- Text for analysis:
════

Mx.D.P

XD artist, writer, and digital curator.

Their work: Climate Chaos Cruise App, KindPinkNet, and The Abstracted Materialism Manifesto, reflects a commitment to building creative, resilient communities that can withstand geo-political climate chaos.


To envision: an inclusive society founded on creative kindness using the universal language of art.

Tutorial with JK 18th of Feb….Busy with the art equation +

It’s been another tough week. When the going gets tough… the tough get going.

It is Sunday, I am bloody exhausted…

Monday – was hard. Registering Dwain’s death, I knew it would be painful; my son Eddie went with me and watching his face was difficult… he was shocked when I had to pay by credit card for the death certificate… yes, folks, death isn’t free… Eddie said that was some dystopian bullshit… Money has been flying out the door, fixing a broken house, fixing us is more difficult to do… The lady at the bank gave me a fruit cake to take home and have a cuppa with… random acts of kindness are everything…

Tuesday—The tutorial went great. This MA has given me focus, and I have clear ‘paths’ to follow… Big Wave, the Digital-Cruise-Portal, more art festivals, more community art projects, the PhD, and always at its foundation, THE NETWORK… I expect the universe will decide; I don’t presume any more. The Temporal Turn cured me of that illusion… I will do the work and see where I end up.

════

- Entries provided:
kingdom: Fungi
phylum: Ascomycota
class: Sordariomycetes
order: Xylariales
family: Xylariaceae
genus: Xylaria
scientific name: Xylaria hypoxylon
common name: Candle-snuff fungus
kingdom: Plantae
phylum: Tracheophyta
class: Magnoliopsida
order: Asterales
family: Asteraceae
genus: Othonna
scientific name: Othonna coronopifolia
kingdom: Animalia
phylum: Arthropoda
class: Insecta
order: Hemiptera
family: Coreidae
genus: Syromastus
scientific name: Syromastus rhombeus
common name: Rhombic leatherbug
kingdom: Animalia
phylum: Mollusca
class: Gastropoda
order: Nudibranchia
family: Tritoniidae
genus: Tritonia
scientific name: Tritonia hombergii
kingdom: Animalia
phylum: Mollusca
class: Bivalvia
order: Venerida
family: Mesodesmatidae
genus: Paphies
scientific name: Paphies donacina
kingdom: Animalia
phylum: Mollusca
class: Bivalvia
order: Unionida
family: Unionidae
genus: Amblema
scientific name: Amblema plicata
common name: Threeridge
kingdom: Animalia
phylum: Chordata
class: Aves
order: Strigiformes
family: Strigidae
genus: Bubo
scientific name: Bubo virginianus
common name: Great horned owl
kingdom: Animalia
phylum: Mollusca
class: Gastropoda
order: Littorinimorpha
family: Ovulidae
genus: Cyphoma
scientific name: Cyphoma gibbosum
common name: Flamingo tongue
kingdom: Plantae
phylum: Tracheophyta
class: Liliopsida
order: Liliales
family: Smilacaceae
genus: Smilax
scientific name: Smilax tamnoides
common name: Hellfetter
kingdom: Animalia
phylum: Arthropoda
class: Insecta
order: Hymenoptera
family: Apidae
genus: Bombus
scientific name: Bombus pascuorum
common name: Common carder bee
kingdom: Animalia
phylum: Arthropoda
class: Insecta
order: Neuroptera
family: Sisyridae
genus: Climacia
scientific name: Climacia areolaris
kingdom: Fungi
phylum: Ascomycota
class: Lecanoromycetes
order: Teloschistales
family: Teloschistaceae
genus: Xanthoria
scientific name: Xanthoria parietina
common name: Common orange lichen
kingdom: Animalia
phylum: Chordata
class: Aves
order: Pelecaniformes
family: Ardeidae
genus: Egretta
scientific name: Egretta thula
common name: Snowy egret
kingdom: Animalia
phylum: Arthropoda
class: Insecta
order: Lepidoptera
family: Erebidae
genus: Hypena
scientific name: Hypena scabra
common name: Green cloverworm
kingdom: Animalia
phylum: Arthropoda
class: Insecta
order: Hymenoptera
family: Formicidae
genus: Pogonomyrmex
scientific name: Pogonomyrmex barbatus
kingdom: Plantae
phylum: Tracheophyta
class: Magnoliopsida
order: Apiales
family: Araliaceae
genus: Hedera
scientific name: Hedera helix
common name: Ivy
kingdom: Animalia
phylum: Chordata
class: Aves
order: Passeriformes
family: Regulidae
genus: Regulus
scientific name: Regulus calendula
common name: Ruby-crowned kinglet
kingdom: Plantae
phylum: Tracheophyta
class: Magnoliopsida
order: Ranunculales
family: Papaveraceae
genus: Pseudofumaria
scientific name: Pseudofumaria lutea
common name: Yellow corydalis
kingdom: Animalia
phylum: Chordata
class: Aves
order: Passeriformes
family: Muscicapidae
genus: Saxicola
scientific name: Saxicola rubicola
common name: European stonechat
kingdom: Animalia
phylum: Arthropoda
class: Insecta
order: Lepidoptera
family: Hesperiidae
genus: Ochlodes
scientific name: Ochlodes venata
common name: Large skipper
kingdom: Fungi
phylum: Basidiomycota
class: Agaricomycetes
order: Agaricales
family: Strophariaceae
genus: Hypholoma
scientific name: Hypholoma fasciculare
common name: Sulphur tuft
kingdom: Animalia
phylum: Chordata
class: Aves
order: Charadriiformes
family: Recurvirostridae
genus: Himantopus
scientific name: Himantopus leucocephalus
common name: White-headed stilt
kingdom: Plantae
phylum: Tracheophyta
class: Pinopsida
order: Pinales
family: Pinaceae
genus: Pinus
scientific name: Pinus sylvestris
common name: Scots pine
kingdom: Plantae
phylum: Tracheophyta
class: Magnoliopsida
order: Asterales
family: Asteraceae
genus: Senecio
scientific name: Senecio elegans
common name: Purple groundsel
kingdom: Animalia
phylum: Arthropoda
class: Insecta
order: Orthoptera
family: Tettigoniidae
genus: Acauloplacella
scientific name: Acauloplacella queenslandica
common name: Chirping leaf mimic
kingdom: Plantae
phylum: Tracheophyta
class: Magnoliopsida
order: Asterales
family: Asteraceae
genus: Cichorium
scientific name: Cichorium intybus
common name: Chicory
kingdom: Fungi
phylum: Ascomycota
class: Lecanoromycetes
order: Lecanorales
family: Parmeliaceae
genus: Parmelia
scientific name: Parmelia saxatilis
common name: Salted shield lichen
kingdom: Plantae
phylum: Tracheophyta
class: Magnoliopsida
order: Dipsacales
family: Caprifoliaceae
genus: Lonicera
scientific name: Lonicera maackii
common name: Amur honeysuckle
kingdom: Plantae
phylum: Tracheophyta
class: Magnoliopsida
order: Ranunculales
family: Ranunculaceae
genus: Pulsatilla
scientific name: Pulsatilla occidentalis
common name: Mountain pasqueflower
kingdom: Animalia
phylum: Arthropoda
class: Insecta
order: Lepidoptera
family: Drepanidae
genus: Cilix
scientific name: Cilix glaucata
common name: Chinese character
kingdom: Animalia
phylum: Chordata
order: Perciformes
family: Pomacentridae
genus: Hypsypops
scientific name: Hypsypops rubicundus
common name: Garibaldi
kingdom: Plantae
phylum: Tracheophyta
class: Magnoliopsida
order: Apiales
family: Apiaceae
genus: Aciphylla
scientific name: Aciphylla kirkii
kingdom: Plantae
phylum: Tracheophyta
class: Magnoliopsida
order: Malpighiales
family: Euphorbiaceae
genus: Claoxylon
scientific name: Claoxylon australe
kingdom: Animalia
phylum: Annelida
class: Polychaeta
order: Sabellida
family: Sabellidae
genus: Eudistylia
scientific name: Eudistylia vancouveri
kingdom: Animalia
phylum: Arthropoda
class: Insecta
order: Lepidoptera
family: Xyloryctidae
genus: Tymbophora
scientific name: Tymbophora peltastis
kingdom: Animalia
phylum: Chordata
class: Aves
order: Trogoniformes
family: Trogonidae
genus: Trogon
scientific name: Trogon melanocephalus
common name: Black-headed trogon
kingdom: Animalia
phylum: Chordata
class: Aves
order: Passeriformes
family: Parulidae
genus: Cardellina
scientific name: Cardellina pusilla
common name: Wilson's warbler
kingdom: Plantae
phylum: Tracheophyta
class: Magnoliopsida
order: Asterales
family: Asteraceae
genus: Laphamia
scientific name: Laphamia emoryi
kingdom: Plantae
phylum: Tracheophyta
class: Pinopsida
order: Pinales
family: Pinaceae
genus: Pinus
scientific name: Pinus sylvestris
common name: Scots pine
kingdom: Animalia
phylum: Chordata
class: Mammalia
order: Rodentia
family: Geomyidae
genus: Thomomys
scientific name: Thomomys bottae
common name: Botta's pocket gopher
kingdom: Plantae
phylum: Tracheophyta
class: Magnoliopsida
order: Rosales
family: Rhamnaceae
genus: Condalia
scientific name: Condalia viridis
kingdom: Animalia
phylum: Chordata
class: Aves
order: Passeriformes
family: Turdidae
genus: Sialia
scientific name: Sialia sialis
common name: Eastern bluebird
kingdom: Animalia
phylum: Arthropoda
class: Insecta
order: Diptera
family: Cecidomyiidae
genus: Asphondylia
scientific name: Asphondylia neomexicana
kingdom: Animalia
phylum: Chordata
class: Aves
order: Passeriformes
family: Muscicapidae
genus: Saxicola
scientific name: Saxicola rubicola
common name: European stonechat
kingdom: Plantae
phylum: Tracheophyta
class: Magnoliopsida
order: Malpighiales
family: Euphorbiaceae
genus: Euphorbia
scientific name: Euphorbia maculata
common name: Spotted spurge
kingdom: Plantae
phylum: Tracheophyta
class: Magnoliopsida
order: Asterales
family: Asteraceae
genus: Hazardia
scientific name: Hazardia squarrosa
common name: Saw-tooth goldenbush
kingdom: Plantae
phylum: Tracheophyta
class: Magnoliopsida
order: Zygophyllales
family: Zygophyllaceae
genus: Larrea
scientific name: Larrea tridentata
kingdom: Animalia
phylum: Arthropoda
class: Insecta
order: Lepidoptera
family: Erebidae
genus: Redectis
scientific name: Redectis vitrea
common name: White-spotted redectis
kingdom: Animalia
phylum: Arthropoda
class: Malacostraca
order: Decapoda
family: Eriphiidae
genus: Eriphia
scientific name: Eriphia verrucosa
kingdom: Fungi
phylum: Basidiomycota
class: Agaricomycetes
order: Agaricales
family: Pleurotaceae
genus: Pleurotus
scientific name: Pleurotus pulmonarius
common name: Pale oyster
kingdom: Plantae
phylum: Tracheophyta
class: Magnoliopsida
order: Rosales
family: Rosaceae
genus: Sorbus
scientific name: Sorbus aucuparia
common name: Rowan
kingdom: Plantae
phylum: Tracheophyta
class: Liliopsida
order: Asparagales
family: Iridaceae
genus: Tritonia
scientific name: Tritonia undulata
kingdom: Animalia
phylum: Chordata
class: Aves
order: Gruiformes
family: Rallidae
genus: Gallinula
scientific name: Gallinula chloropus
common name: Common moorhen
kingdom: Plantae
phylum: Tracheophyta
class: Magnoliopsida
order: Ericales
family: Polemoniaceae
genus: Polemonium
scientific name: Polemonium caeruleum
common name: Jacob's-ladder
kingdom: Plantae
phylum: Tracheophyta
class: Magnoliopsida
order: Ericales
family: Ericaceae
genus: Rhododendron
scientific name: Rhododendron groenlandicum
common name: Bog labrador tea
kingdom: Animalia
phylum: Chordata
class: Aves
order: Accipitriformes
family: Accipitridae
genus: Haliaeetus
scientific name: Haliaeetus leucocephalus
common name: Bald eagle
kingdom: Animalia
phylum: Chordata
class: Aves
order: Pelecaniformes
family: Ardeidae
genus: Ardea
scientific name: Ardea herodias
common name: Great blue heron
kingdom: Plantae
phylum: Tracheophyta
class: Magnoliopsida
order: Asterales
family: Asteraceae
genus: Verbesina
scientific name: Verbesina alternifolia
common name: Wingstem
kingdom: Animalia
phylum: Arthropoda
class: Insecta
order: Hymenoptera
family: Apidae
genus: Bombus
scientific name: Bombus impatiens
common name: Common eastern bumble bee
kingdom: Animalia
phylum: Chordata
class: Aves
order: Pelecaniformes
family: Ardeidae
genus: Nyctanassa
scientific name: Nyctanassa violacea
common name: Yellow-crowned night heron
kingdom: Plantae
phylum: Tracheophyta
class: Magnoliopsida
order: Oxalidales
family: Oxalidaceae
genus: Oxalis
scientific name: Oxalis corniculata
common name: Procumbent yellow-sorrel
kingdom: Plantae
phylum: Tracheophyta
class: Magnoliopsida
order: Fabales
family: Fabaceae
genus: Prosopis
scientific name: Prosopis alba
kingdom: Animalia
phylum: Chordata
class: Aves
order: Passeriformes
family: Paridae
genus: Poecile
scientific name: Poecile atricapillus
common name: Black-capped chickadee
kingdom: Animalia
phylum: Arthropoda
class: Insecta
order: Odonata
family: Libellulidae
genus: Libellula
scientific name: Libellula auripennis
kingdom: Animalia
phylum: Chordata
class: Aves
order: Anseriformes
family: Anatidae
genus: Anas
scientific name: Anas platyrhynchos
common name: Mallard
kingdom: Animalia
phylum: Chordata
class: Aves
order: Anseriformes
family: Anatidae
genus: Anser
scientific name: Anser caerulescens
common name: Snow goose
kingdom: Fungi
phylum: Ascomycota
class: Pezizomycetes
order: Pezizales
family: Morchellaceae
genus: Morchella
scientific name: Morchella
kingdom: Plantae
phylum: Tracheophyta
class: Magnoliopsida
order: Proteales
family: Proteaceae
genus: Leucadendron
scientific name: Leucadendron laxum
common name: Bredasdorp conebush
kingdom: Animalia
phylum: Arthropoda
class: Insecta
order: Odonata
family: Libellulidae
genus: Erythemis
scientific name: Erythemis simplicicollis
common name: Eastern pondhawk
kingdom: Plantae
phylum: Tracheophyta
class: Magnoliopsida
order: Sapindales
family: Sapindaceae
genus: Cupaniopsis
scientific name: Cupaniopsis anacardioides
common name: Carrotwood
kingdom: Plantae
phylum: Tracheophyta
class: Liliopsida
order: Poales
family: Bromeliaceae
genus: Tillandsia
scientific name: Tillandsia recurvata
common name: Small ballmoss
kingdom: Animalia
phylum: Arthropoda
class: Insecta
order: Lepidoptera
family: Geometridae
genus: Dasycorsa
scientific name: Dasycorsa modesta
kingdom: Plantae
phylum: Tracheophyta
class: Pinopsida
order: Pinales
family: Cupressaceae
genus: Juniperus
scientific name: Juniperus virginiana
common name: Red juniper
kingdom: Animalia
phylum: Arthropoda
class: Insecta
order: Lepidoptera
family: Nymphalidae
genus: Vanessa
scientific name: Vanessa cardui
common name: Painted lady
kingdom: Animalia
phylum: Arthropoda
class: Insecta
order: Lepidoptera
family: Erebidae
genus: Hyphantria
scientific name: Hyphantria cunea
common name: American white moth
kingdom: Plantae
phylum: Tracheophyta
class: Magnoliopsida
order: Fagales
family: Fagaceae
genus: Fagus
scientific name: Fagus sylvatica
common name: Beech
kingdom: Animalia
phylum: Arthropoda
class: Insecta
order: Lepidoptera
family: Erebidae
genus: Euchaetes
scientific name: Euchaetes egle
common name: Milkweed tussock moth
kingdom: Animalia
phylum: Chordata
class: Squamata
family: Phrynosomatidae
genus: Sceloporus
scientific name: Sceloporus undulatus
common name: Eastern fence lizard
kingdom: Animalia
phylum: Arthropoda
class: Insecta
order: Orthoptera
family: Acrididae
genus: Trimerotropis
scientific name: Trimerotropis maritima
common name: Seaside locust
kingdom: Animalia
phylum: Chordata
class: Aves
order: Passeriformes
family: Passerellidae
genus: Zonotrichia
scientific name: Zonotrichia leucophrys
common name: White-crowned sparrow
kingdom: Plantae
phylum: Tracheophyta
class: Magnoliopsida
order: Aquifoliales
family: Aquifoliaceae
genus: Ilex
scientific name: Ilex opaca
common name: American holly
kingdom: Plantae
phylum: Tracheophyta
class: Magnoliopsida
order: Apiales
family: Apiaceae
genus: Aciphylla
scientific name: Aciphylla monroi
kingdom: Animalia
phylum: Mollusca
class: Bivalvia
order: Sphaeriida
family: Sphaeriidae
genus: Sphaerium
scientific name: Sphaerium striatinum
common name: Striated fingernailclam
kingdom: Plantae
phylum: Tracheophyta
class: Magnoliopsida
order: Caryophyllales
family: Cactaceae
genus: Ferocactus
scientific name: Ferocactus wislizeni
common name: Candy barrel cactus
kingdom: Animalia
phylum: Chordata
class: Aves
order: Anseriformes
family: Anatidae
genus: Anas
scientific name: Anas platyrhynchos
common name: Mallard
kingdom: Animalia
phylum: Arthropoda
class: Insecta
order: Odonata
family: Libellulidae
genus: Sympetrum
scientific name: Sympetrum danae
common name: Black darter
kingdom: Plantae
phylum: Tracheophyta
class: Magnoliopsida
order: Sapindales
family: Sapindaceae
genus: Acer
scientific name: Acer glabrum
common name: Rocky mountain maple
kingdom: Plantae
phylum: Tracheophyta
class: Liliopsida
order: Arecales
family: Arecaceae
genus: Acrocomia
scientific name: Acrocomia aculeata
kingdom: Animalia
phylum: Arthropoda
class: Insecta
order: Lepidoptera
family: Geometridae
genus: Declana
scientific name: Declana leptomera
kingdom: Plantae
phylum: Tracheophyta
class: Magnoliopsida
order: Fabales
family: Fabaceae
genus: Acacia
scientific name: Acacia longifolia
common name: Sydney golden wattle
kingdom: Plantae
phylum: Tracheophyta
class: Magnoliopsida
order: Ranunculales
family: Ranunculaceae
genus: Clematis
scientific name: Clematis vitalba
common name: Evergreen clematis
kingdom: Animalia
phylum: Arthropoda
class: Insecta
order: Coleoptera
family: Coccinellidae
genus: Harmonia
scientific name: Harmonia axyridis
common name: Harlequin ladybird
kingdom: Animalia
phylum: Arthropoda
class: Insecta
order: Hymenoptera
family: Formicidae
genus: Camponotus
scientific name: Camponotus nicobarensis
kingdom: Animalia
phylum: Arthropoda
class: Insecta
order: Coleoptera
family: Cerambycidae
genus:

════

- Work request: From the Mx.D.P text, reproduce word for word the passage that opens with the words "XD artist, writer, and" and closes with "language of art.".

- The completed task:
XD artist, writer, and digital curator.

Their work: Climate Chaos Cruise App, KindPinkNet, and The Abstracted Materialism Manifesto, reflects a commitment to building creative, resilient communities that can withstand geo-political climate chaos.


To envision: an inclusive society founded on creative kindness using the universal language of art.